Nevada also tried to keep secret the drug company identities, although a court order in a last-minute American Civil Liberties Union lawsuit in July forced disclosure of the three company names.
“Once it goes public,” Dzurenda said, “just like when you produce and publicize people’s names, those companies and people get harassed, or could get harassed, or letters.”
Dzurenda told the Clark County District Court Judge Elizabeth Gonzalez that the powerful synthetic opioid fentanyl, which has been blamed for illegal use overdose deaths nationwide, was added to Nevada’s three-drug lethal injection plan after the state pharmacy chief found a way to get the drug.
Later, the state’s top doctor testified that although he’s not licensed to practice medicine in the U.S. and doesn’t prescribe or use painkillers or anesthetics, it seemed to him that the high doses of the sedative, the fentanyl and a muscle paralyzing drug that Dzurenda told him would be used would kill Dozier.
In Nevada, the prisons chief and top doctor are the only two officials who can sign off on the execution plan.
“He consulted with me if the proposed medication was appropriate and effective and I said yes,” Ihsan Azzam told the judge.
Azzam even commented, “Yeah, it will kill a mammoth,” he told David McElhinney, an attorney representing Hikma.
Azzam meets qualifications to be chief state medical officer under Nevada law. He has a master’s degree and worked for several years in environmental public health and epidemiology before being named chief state medical officer last May.
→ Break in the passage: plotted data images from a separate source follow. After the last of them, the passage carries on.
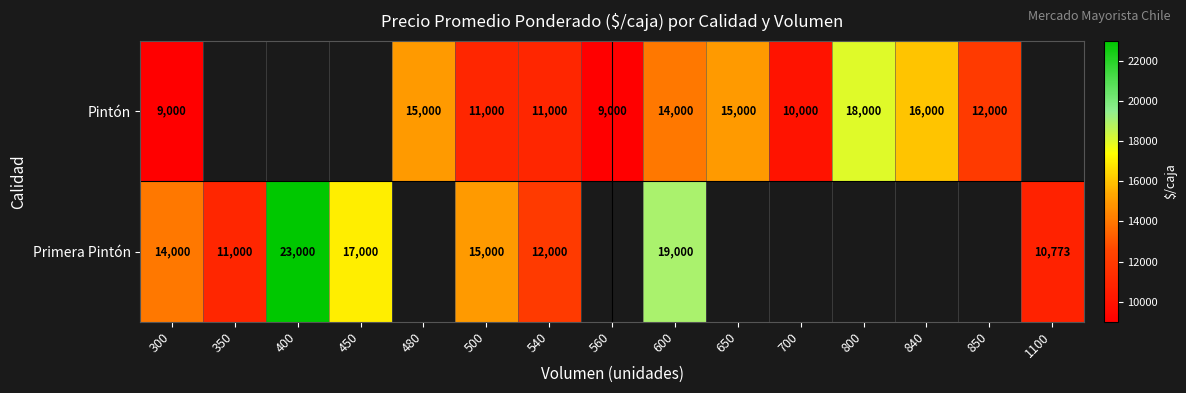

What is the smallest value displayed?

9000.0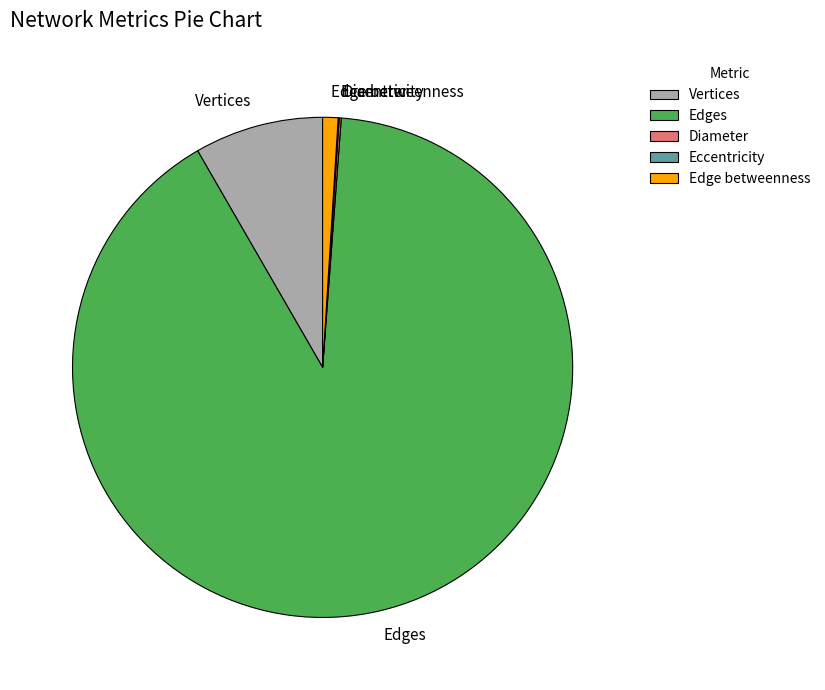

Do Edge betweenness and Vertices together represent more than half of the pie?

No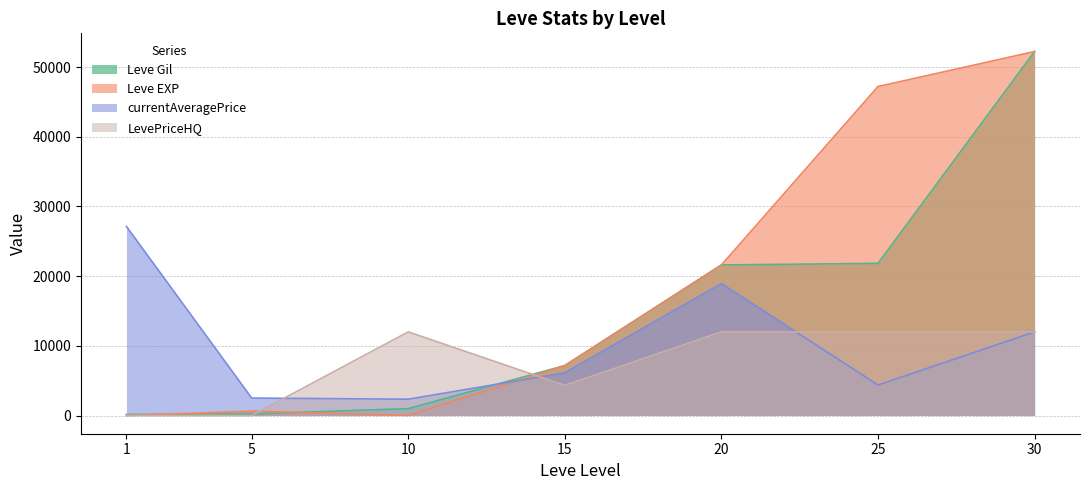

What is the approximate value of Leve EXP at 5, to the nearest 10?

630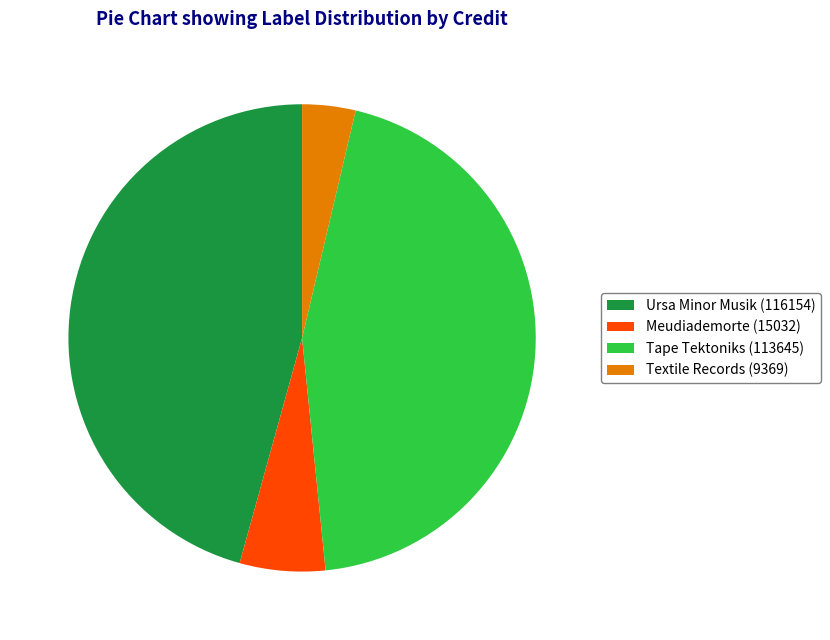

Rank the categories by value from lowest to highest.

Textile Records (9369), Meudiademorte (15032), Tape Tektoniks (113645), Ursa Minor Musik (116154)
He is originally from Syria, became a doctor in Romania and practiced for several years as an obstetrics and gynecology physician in Africa before moving to the United States in the 1990s.
Two more days of hearings are slated Wednesday and Thursday ahead of oral arguments next week before the state Supreme Court on the state’s bid to put Dozier’s execution back on track for mid-November.
Fifteen states are siding with Nevada in the state Supreme Court fight against the drug companies, led by Oklahoma and including Nebraska, where an inmate was put to death last month.